EXERCISE AIM.
Copy out every line of the listing in which "Manual" appears.

SOURCE DATA.
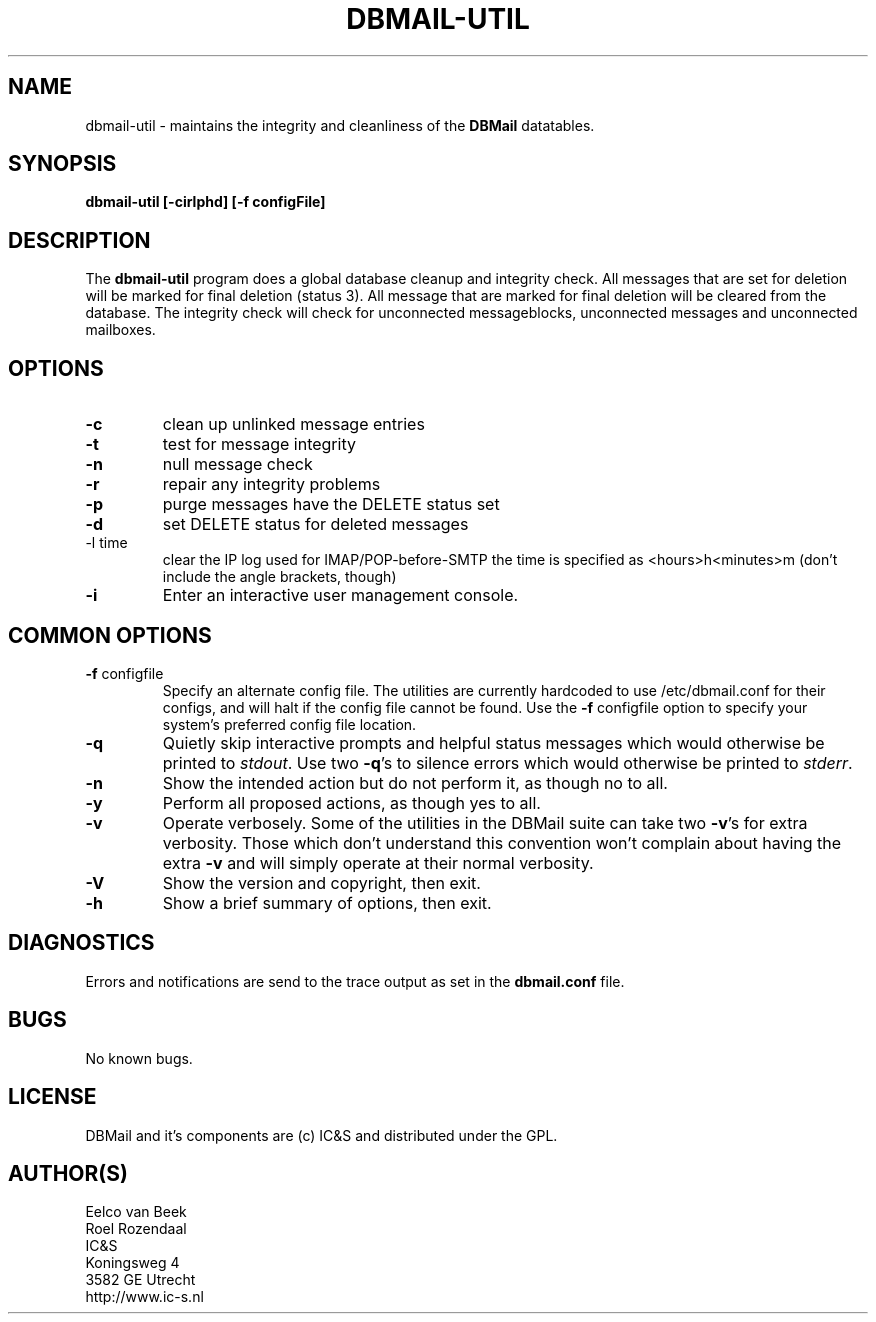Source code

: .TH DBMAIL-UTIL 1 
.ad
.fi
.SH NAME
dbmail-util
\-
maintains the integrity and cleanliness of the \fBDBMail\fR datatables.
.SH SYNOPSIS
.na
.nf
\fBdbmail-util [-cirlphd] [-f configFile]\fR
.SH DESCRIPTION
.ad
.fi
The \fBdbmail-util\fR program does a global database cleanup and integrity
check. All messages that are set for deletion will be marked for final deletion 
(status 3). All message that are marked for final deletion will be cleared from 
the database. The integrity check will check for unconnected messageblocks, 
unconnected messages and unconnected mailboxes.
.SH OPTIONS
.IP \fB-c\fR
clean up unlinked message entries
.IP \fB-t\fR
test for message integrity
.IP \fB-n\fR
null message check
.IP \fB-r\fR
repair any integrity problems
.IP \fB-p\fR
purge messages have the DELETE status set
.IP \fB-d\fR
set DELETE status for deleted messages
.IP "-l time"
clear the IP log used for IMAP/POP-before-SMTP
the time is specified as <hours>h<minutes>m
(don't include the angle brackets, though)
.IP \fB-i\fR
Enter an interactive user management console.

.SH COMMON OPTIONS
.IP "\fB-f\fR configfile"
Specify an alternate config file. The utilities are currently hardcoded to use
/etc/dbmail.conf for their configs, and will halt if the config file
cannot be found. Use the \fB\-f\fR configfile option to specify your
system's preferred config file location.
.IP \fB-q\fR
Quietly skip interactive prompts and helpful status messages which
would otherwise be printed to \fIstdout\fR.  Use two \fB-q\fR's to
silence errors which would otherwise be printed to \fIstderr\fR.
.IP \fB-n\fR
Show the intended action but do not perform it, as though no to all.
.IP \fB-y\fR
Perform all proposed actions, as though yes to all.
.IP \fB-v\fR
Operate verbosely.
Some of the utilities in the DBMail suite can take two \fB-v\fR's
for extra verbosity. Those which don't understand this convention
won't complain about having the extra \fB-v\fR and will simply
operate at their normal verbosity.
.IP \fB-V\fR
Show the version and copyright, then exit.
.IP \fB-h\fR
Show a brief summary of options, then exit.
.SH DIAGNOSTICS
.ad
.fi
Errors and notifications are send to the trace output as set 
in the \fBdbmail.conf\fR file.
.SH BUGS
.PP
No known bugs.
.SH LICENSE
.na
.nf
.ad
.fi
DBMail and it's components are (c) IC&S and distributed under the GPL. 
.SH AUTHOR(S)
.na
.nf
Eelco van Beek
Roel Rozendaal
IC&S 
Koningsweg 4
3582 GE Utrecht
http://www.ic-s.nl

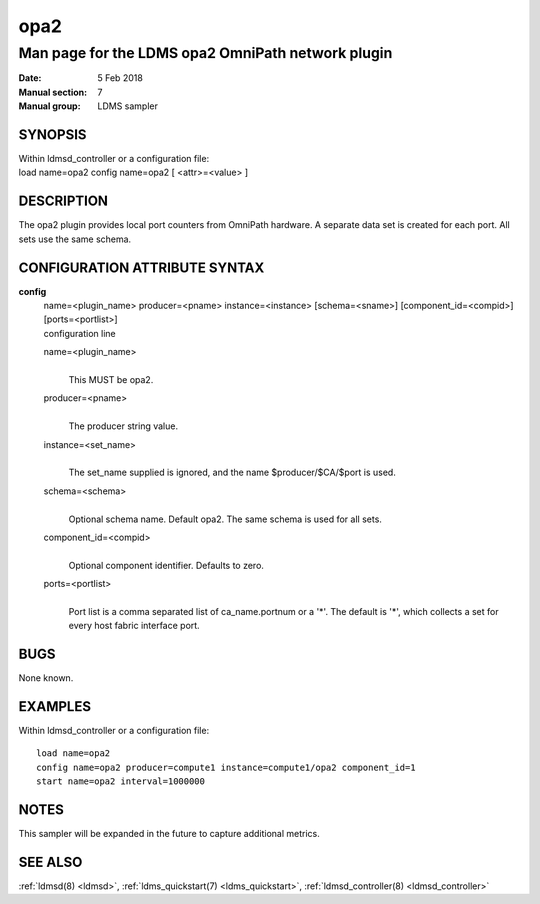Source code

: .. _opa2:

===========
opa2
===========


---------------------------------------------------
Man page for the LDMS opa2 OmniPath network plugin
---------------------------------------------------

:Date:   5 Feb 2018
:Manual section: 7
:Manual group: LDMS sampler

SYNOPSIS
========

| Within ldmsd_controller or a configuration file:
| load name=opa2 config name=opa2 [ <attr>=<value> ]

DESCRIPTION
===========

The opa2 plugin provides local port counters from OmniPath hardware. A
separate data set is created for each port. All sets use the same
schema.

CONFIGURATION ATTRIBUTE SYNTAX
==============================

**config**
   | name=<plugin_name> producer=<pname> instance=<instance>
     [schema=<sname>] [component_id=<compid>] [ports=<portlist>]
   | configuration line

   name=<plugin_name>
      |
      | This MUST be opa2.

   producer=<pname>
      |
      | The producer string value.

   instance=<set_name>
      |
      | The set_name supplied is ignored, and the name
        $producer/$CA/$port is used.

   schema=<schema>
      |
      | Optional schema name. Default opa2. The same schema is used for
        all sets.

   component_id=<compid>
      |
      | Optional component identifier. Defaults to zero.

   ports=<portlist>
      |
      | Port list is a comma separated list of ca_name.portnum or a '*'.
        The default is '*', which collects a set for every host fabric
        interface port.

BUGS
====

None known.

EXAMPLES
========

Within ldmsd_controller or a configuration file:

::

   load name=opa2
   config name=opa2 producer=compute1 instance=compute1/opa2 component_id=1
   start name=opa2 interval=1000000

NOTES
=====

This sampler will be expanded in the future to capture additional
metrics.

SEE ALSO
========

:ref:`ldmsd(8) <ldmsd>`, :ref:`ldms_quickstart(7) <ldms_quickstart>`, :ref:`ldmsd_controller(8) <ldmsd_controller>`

RESULT OF THIS TASK.
:Manual section: 7
:Manual group: LDMS sampler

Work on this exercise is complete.